First, because they had just established a social media presence and begun to engage the younger members of their community, they had a fresh new donor base ready to help however they could.

“With social media as a fundraising tool, we reached that younger generation. It was amazing, because I felt like they were just waiting,” said Amber. “They were ready to be asked, and they were like, ‘Okay, cool, I am in.’ That was beautiful, because it challenged what I thought a funder could look like.”

Having a development director also allowed Hand in Hand to establish greater connections with grantors during COVID-19. Foundations who pivoted their funding priorities during the pandemic turned to nonprofits like Hand in Hand who were on the ground in their communities, asking where they needed help most. The development and grants teams at Hand in Hand were able to build those relationships and establish connections that have outlasted the pandemic.

“Maybe we didn’t always get the funding,” said Amber, “but we helped shift their funding priorities, and Hand in Hand has always been about community and relationships. And so [having a development director] was the missing link that we needed with grantors, and that we needed with millennials. So it’s been really powerful and shifted all our mindsets on fundraising.”

A woman wearing jeans and a black sweatshirt smiles for the camera while moving a cart of food outdoors in a parking lot.

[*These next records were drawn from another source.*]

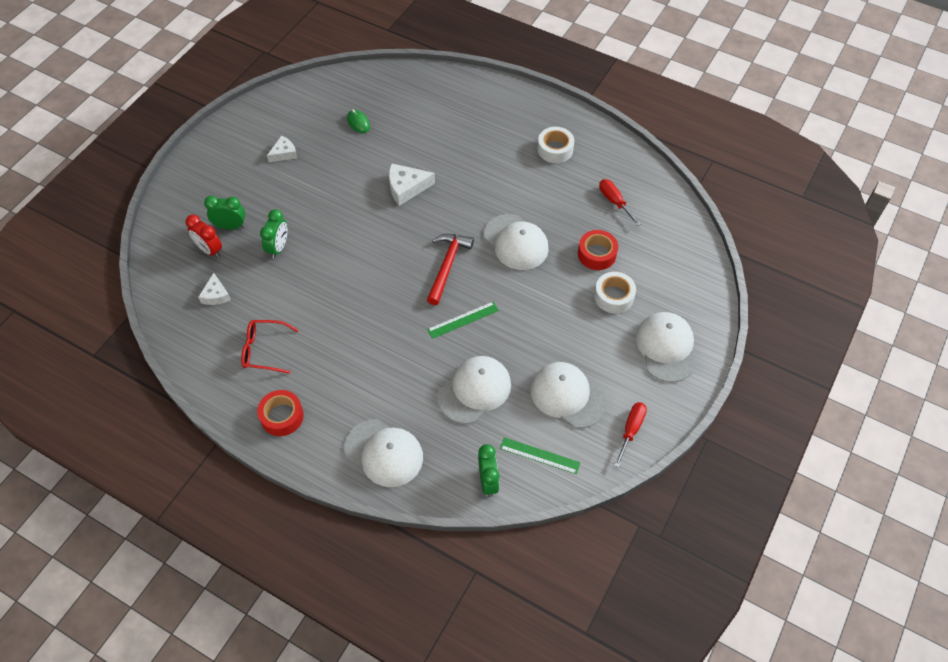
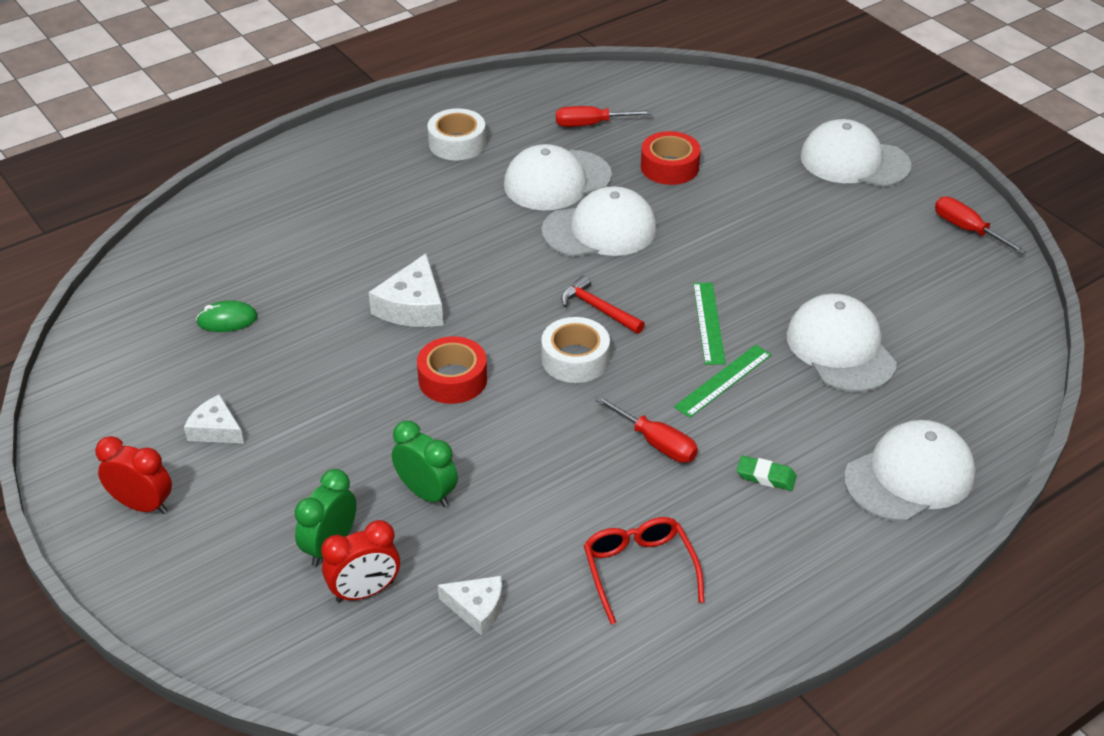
camera: 65 degrees left, 15 degrees down
(227, 151) = (142, 505): none -> red clock
(264, 350) = (639, 570): red glasses -> red glasses turned 135 degrees clockwise
(282, 416) = (788, 582): red tape -> red tape (452, 379)
(284, 153) = (215, 429): white cheese -> white cheese turned 45 degrees counterclockwise
(353, 384) = (766, 476): none -> green eraser
(355, 327) = (656, 443): none -> red screwdriver
(447, 266) = (598, 309): red hammer -> red hammer, size x0.66
(488, 481) = (999, 381): green clock -> none
(539, 455) = (975, 320): green ruler -> green ruler (723, 381)
(567, 396) = (890, 265): white cap -> white cap (557, 181)
(613, 296) = (749, 176): white tape -> white tape (575, 359)

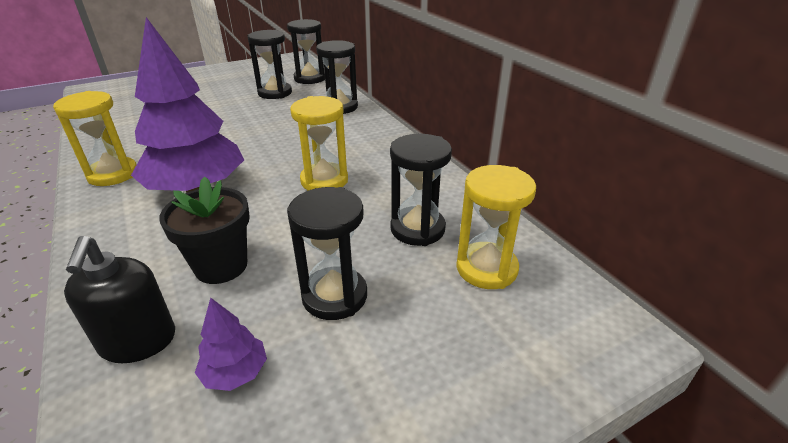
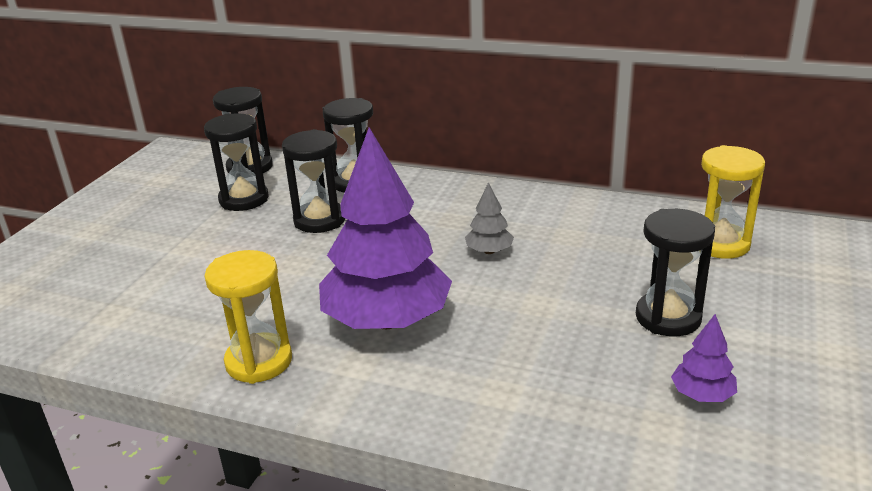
camera: 40 degrees left, 5 degrees down
(138, 341) = (604, 430): black soap dispenser -> none
(221, 266) = (550, 354): black flower pot -> none
(324, 181) = (489, 251): yellow hourglass -> grey tree
(417, 229) = (632, 245): black hourglass -> black hourglass (319, 220)

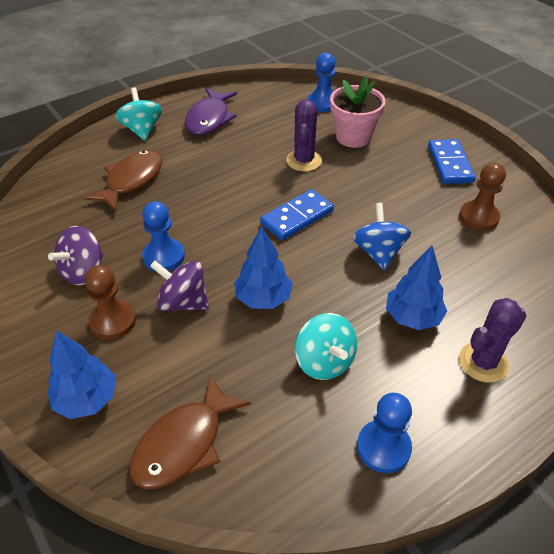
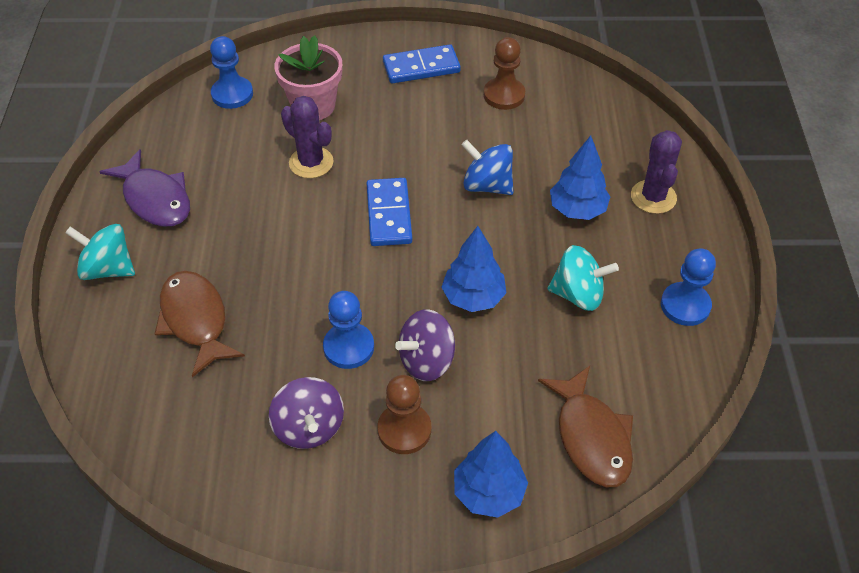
camera: 55 degrees left, 5 degrees up
(450, 164) = (421, 67): blue domino -> blue domino turned 45 degrees counterclockwise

The new development director also gave existing staff greater capacity to focus on serving the community directly. Prior to this hire, fundraising fell to the leadership team, grant writers, and program directors, but it was something every staff member had to think about.

“When I was helping a family, in the back of my head was always, ‘Where are these funds coming from? And how are we going to be able to do this for another community member?’ A lot of that pressure was on our line staff,” said Amber.

With a dedicated staff member for fundraising and development, existing staff were freed up to do what they do best.

“It was amazing to see the spirits of our staff lifted, but also some of the stress was lifted. Now our staff can really just focus on the families first.”

After all, the families are why Hand in Hand exists.

Families First

Since investing in a new development director, Hand in Hand has been better able to serve families who have newly moved to the United States, connecting them to resources within days of their arrival. They have been able to reach more children through outreach and Safe Place, and they have invested deeper into their community through an advisory council comprised of those they seek to serve. And as COVID-19 demonstrated, they have become an organization that is ready for whatever comes next, relying on the community of partners they’ve built rather than scrambling to find funds the moment they need them.

To all those at Hand in Hand who have helped build a community ready to help children and families when they need it most, thank you. May your service be rewarded and may your work flourish!